10 Replies to “Guest Blog – why the Mammal Society deserves your support by Marina Pacheco”

  1. Very convincing pitch, I’m considering signing up now. I’d be interested to know what the Mammal Society’s position is on the badger cull and tine extensions to it..?

  2. This and the Vincent Wildlife Trust do nothing for Pine Martens in England. If there was one place where they should be re released it is the Lake District. Pretending there is still one animal alive just does not stick. No road casualties. No sightings other than Polecat and none coming to bird tables! The latest con is that this is a shy creature! So shy that it does not exist in England!!

  3. Good blog. I love mammals. Along with butterflies, dragonflies and birds they are probably my favourite species to see. A Stoat dashing across the path will brighten up any nature walk.
    I was a member of the Mammal Society for one year a while back. I thought then, as now – what can/does the Mammal Society do that my local Wildlife Trust does not ? I also thought the same about Butterfly Conservation, British Dragonfly Society and the RSPB. I am sorry to say it but in my opinion there are just too many NGOs overlapping each other. The situation gets confusing…

  4. I have just looked at the society website. It is an amazing contrast to the RSPB and the others Lancastrian lists its all projects and getting involved, learn more about mammals, it offers developing skills- not just scrub bashing, or serving teas, manning shops, fund raising, lobbying (I admit writing to your MP is vital.)
    I relaise the mammalian membership probably represents qualified people but on this blog one youngster was reported asking if there was anything other than pond dipping. Children complain education is boring for a reason. If you want to involve children you need to go further than identification and ticking lists. I remember steam engines as impressive and they had numbers on so no difficulty in identification. Maybe we should direct children their way.

    My mammal question is bird related. Two or three pairs of barn owls feed over a grazing marsh and this traditionally floods sometimes in winter. This must wipe out the vole population. How quickly can they recolonise.? Would it be worth modifying management requirements to putting the ditch cleanings into heaps to raise the ground in islands for recolonisation. The new problem is the marshes also flood with thunderstorms which was OK when these were in August but now with climate change we have had them in May which is bad news.

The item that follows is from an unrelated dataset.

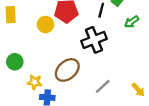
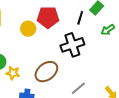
yellow star: (35, 82) -> (13, 73), moved

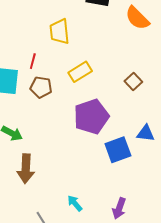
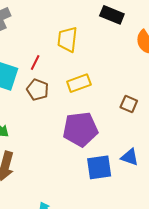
brown square: (133, 82) -> (129, 104), turned -36

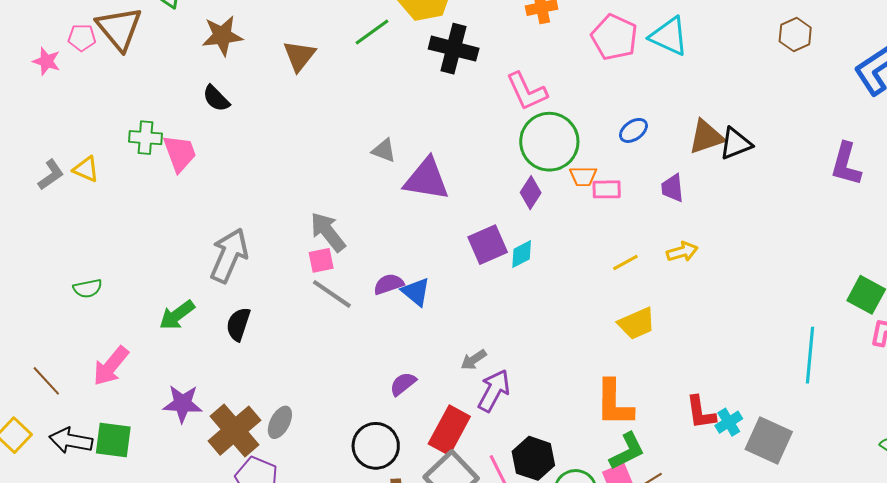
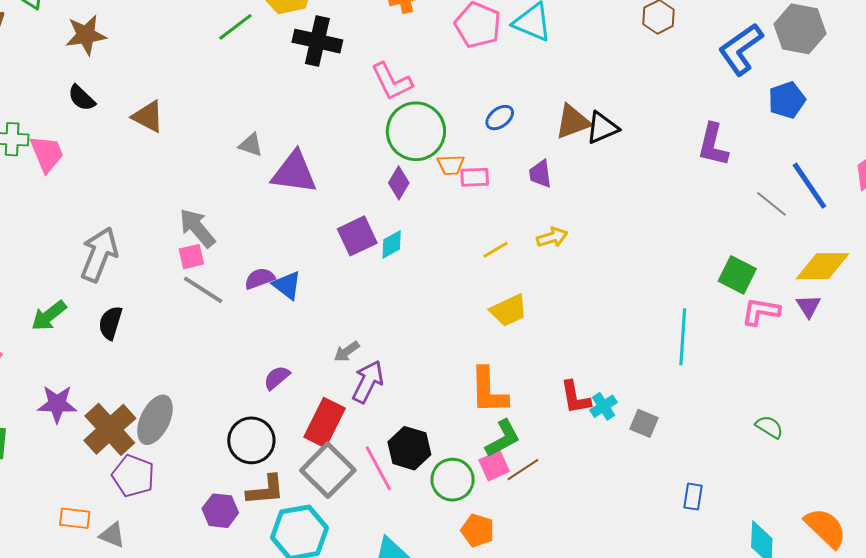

  5. Nice blog. Can the wildcat be saved? I understand a pure genetic form is now dangerously small and very restricted.

  6. I am a sleeping member of mammal soc but this blog is inspirational in a careful but understated way so I may have to get a bit more involved! Andrew’s comments are interesting, yes why not vole banks on marshes? At least 12 pairs of barn owls live around Cors Caron(a raised bog) in mid Wales and their fortunes fluctuate with flooding of the bog as its a case of feast and famine, a pattern presumably super-imposed on the ‘normal’ variation of vole years. What is interesting is the timing of breeding by the barn owls which often allows a very late second clutch when conditions are favourable.
    Re pine martens: the Vincent WT have a monitoring programme in west Wales and yes they are here among more numerous polecats and pole/ferret hybrids but they are very difficult to actually see. Before you wish for more make sure the habitat is large and rich enough to support a healthy population of birds!

  7. Liz
    After the flood: Dose that “clean” the site a bit like crop rotation. Voles boom and bust cycles must partly be due to disease build up as well as major predators.
    If you have a dispersed source of re invasion rather than from the edges would that allow a more rapid build up of the population. My question is how fast is re invasion from the edges.
    We planted a small shelter belt on a cereal filed. The grass of course grew in vigorous tufts and must have had a good population of voles judging by the time the Barn owl spent over it compared to the acres of marsh grazing (not all flood prone) next door.